THE PROBLEM
Please reproduce the passage from the camera read noise discussion below, starting at "Here is the" and ending at "at ISO 100.".

=== EXTRACT ===

I didn't say that it was "true sensor read noise". I said that it was
"read noise" and sometimes I qualify it by saying "blackframe read

Regardless of the source, it is making the shadows of the RAW files much
less useful than what the sensor wells themselves record.

> The 20D has a full signal well depth of 51,000 electrons.

No, it has about 44,000. It has about 26,500 at RAW saturation at ISO
200, but ISO 100 has less headroom, and the camera stretches the upper
highlights to reach 4095 ADUs, like the other ISOs on the camera.

Here is the same scene, with twice the exposure time on the left, ISO 100
on the left, and ISO 200 on the right:

The ISO 100 comes to clipping faster in the gradient, even though all the
darker tones are exactly the same.

> So: 51000/4095 = 12.5 electrons per A/D bit.

The 20D has 3967 meaningful ADUs; 0 through 127 are only for negative

51000/3967 = 12.85 electrons per ADU. Read noise is 2.07 ADU at ISO 100.
Read noise is then 12.85*2.07 = 26.61 electrons.

> Add +/- 1 bit noise
> on each A/D reading,

+/- 0.5 ADU, with a global offset of +/- 0.5 ADU, which should be
accounted for in blackpointing the RAW data, and the former adds like any
other noise; the square root of the sum of the squares, so you don't add
it linearly. It sometimes goes positive when the analog noise goes
negative, and visa-versa.

> and noise should be about 1.4 bits, or
> 1.4 * 12.5 = 17.5

What kind of math is that? You're multiplying a term called "bits" which
should be a logarithm, I think, by a linear ratio. Also, where did the
1.4 come from? The noise in an ISO 100 blackframe from a 20D is about
2.07 ADU. 2.07 * 12.5 = 25.87. 2.07 * 12.85 = 26.61. Neither is close
to 17.5.

=== DATASET EXCERPTS ===

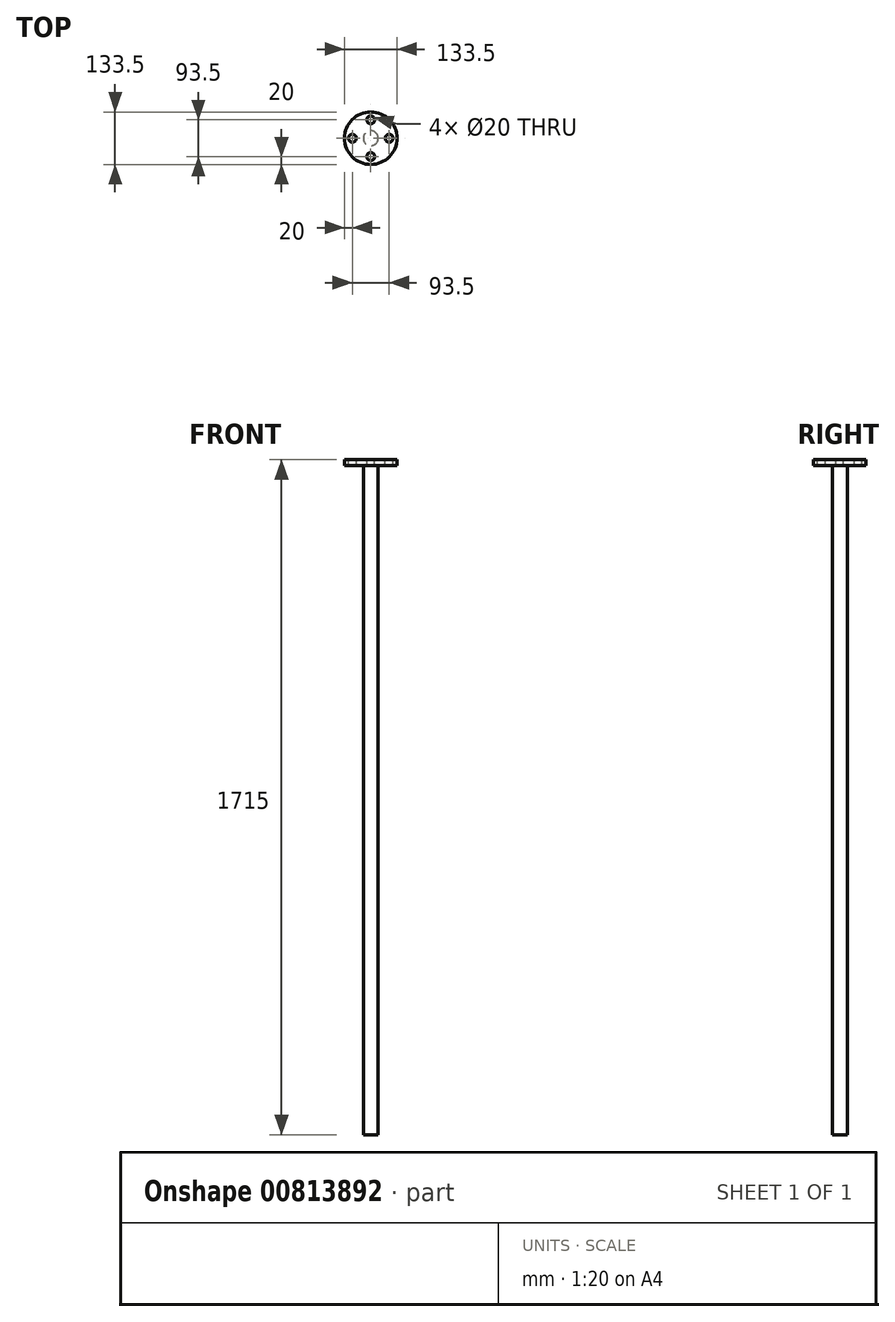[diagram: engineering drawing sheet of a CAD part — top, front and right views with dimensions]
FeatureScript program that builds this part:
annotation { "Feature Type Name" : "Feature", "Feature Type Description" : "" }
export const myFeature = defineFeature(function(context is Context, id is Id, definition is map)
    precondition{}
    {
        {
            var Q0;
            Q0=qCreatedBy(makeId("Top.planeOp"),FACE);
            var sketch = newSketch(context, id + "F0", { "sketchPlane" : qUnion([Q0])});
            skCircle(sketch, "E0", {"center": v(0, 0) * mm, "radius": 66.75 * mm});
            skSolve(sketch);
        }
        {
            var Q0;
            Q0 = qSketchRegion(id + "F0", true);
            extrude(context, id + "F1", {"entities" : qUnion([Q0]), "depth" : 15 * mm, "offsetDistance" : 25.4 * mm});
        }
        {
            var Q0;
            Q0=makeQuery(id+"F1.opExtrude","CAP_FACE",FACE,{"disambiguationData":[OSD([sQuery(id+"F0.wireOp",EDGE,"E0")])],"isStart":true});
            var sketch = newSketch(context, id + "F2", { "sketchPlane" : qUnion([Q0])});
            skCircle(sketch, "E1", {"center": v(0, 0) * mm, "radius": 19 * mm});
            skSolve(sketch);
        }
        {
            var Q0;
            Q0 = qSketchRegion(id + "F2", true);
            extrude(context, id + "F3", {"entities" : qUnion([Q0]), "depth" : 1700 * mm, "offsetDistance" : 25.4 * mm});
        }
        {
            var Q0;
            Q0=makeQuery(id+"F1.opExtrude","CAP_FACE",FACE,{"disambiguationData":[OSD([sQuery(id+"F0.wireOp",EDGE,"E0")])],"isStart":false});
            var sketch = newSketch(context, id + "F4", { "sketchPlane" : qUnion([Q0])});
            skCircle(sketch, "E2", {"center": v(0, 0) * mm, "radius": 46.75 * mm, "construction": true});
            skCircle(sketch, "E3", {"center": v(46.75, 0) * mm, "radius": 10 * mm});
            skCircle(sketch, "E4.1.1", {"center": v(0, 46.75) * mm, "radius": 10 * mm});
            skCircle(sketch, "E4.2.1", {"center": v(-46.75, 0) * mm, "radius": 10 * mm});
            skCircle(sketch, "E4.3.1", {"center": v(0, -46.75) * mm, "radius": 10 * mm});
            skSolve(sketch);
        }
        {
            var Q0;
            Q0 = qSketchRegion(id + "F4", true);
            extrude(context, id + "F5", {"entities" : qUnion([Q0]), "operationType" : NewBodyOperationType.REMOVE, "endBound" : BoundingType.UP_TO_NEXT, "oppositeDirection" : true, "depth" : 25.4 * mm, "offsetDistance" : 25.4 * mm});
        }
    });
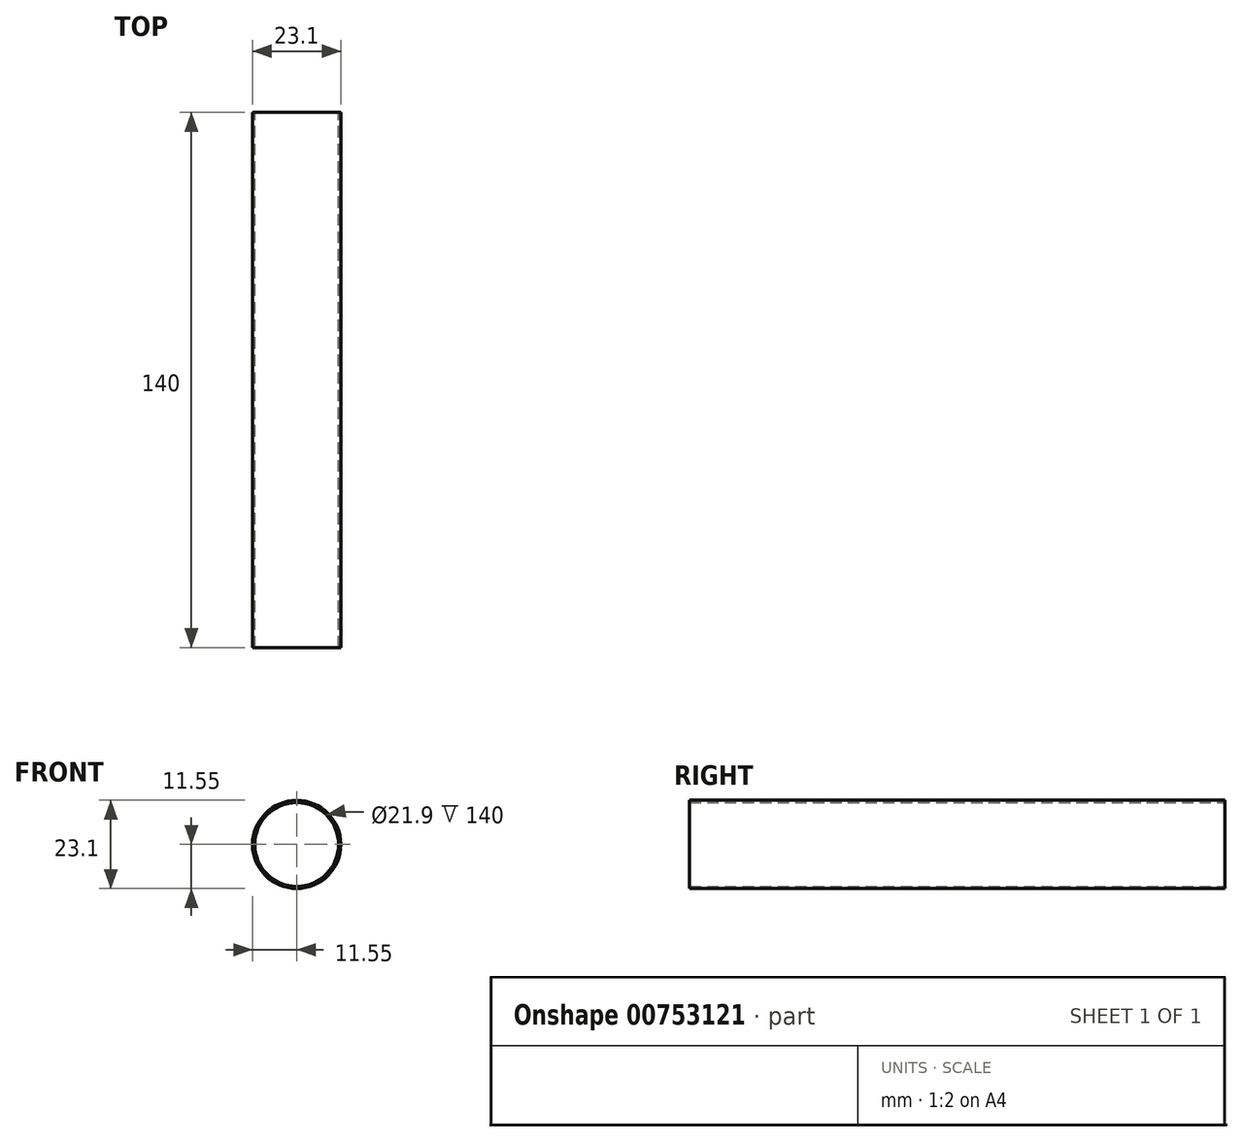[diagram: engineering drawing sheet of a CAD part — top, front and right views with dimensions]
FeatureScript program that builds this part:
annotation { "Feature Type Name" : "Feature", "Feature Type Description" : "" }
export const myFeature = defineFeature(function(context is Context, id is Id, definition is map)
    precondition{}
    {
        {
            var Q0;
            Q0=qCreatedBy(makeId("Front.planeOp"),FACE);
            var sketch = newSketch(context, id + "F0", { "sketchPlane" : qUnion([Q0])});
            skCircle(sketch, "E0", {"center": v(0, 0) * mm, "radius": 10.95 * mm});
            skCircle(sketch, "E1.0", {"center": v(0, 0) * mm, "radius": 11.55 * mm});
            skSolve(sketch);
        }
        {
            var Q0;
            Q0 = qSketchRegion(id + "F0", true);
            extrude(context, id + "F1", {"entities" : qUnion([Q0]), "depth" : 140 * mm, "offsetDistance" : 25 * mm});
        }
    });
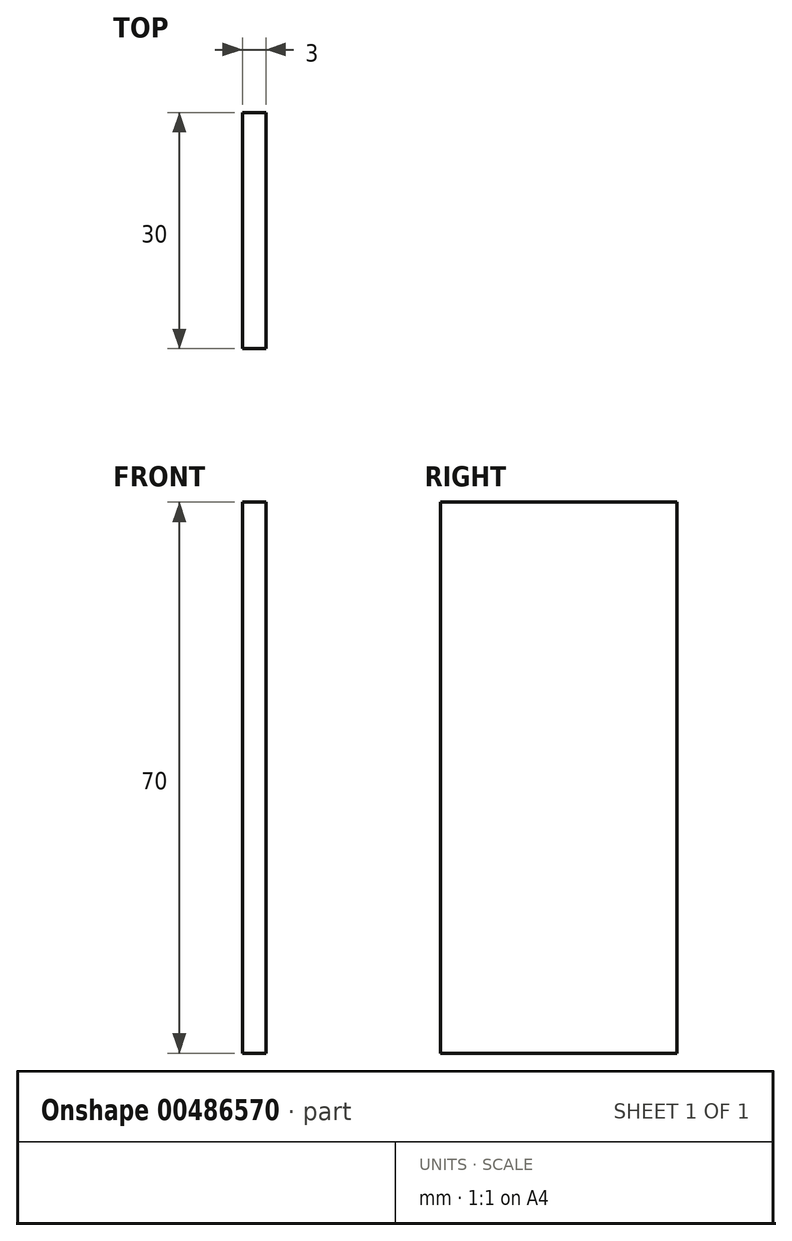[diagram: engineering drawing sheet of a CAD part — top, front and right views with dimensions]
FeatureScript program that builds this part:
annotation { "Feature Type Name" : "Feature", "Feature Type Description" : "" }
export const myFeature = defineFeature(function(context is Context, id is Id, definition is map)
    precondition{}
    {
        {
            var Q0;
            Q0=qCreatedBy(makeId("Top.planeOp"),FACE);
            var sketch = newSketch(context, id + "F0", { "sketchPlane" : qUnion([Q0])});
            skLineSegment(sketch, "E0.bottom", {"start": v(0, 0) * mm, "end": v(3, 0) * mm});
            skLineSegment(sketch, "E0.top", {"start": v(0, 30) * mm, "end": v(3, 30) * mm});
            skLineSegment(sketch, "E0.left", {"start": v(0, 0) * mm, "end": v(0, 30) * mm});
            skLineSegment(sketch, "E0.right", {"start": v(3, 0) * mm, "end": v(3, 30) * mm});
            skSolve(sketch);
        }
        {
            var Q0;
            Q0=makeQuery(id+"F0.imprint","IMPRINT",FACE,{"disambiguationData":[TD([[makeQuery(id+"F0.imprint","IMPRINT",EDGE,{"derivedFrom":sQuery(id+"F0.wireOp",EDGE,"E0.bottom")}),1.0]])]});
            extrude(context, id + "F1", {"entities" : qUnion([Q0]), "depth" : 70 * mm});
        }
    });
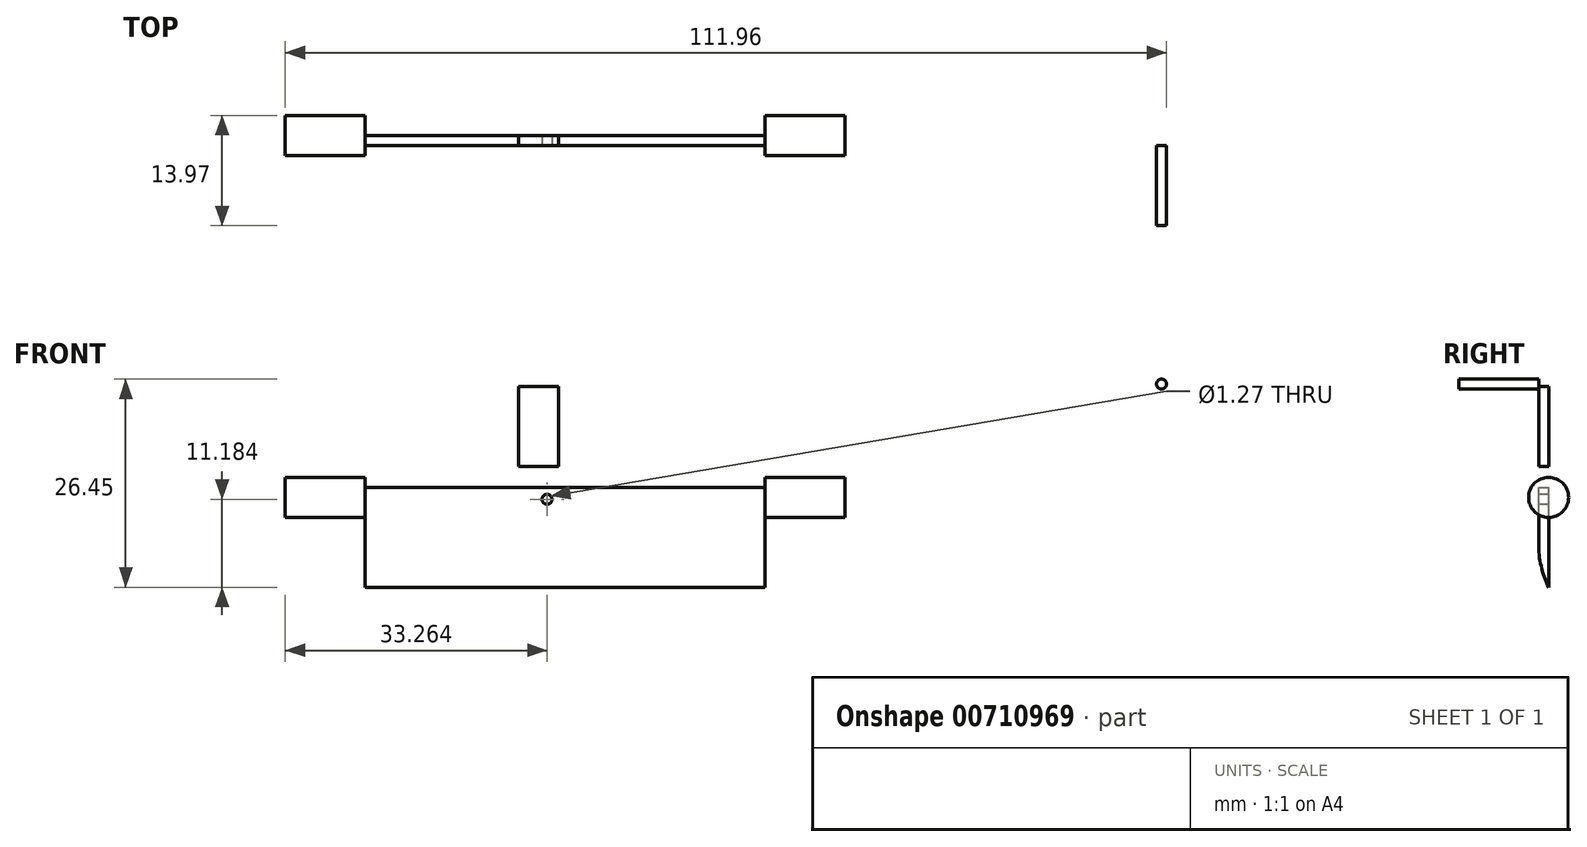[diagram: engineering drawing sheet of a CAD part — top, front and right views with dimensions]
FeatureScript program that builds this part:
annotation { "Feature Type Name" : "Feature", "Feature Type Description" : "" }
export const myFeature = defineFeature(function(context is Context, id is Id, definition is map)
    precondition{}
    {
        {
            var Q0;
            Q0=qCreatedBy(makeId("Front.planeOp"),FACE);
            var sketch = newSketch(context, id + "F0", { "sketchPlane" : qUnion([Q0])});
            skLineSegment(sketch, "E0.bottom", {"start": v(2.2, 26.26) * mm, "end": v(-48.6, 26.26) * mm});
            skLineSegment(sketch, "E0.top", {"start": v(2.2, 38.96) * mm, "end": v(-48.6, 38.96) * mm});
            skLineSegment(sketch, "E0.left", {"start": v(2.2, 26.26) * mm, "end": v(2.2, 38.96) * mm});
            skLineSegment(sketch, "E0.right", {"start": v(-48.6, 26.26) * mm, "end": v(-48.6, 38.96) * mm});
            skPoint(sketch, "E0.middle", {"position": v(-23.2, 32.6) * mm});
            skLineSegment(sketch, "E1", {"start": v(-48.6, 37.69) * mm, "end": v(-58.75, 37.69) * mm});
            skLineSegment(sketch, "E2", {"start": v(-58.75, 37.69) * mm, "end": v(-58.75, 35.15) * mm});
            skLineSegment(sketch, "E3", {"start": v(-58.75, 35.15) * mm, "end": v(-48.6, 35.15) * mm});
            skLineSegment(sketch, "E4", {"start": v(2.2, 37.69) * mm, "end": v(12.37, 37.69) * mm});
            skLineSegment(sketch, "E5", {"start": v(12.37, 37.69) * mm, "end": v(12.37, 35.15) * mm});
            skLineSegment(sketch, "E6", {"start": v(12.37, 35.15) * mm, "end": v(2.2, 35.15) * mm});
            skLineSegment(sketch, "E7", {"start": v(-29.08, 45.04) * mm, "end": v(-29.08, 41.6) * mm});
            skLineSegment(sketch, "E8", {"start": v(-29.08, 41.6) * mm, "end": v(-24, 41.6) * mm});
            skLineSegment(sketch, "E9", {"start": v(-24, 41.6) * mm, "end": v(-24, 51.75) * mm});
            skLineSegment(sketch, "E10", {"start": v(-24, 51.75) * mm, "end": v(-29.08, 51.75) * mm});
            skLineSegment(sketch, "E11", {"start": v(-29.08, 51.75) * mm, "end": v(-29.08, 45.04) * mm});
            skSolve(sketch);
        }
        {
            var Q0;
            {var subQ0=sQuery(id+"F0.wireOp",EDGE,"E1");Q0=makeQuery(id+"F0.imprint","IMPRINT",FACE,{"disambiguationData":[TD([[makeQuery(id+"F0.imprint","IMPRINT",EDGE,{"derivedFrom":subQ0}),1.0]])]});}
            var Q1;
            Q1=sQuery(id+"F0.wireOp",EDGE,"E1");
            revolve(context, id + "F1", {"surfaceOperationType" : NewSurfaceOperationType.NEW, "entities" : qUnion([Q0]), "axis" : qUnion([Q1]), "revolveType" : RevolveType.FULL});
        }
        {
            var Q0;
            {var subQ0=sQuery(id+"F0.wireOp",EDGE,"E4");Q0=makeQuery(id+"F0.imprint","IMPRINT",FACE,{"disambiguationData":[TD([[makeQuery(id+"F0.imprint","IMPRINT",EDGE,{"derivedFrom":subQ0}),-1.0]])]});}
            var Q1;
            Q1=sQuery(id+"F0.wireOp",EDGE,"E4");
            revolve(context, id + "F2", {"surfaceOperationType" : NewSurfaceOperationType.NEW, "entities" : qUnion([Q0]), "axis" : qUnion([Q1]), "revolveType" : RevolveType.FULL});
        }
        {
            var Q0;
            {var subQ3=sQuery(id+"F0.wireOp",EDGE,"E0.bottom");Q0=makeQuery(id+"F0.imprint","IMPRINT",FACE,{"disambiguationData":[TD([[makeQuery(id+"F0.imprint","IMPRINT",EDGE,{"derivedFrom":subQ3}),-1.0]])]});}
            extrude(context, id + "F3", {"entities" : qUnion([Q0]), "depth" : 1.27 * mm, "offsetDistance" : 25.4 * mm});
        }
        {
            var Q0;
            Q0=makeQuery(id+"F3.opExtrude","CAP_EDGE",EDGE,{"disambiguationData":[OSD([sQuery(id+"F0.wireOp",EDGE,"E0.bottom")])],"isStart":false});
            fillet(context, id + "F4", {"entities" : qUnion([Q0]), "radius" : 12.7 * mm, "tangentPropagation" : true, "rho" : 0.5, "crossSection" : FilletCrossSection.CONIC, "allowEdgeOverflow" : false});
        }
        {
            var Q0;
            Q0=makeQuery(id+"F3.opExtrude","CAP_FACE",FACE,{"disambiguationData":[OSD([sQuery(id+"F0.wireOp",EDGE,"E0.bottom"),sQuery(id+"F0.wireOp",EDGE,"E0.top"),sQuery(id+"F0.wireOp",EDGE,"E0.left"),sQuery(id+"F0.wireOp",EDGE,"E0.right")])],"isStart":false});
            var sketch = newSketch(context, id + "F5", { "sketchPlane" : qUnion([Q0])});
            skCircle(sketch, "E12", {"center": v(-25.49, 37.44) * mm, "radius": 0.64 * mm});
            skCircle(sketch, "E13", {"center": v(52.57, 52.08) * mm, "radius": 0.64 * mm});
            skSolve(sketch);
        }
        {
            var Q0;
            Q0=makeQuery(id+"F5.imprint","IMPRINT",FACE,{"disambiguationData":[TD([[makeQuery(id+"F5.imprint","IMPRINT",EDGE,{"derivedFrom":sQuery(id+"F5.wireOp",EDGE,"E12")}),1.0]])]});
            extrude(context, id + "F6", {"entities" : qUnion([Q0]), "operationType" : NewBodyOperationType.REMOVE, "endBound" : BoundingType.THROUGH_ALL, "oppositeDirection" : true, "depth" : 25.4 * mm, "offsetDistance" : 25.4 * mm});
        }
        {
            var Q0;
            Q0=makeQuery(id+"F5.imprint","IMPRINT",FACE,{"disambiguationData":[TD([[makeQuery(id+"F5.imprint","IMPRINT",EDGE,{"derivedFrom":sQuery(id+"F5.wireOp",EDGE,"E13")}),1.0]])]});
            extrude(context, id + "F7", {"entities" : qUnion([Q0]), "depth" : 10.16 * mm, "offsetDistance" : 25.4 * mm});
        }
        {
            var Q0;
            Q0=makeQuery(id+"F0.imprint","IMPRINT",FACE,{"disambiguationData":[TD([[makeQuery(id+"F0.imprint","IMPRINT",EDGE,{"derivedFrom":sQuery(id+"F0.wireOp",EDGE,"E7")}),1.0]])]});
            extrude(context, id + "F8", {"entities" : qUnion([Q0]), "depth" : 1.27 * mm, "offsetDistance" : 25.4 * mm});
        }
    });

===

OUTPUT BELOW
Here is the same scene, with twice the exposure time on the left, ISO 100
on the left, and ISO 200 on the right:

The ISO 100 comes to clipping faster in the gradient, even though all the
darker tones are exactly the same.

> So: 51000/4095 = 12.5 electrons per A/D bit.

The 20D has 3967 meaningful ADUs; 0 through 127 are only for negative

51000/3967 = 12.85 electrons per ADU. Read noise is 2.07 ADU at ISO 100.